Reproduce exactly the stretch of lines running from the line with "NVA at basic prices, 2019-20: 4 -> 5.5" to the end of the entries below.

--------------------------------------------------

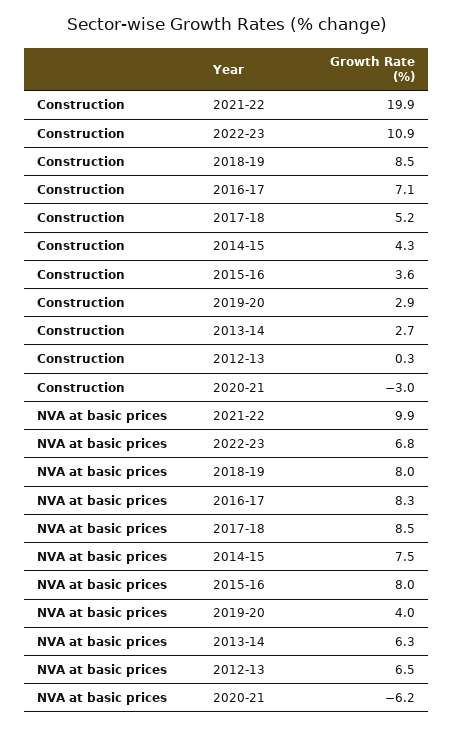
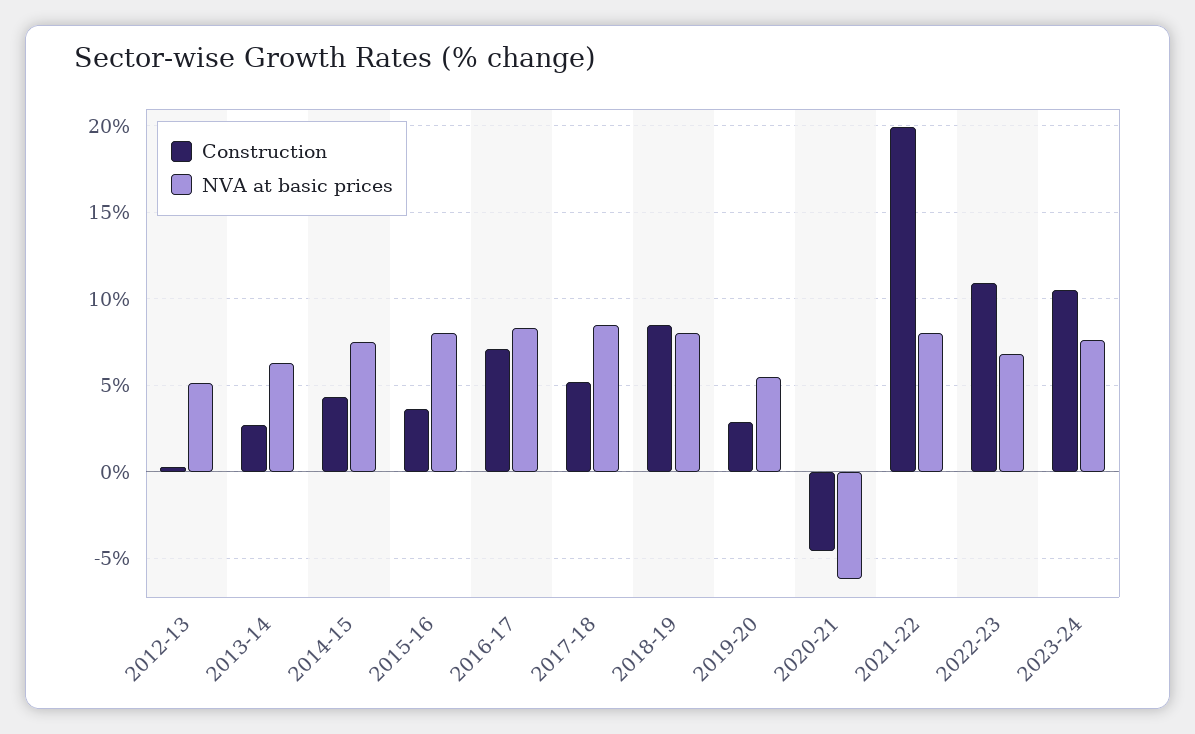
Construction, 2020-21: -3 -> -4.5
NVA at basic prices, 2021-22: 9.9 -> 8
NVA at basic prices, 2019-20: 4 -> 5.5
NVA at basic prices, 2012-13: 6.5 -> 5
Construction, 2023-24: none -> 10.5
NVA at basic prices, 2023-24: none -> 7.5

--------------------------------------------------

Final answer -
NVA at basic prices, 2019-20: 4 -> 5.5
NVA at basic prices, 2012-13: 6.5 -> 5
Construction, 2023-24: none -> 10.5
NVA at basic prices, 2023-24: none -> 7.5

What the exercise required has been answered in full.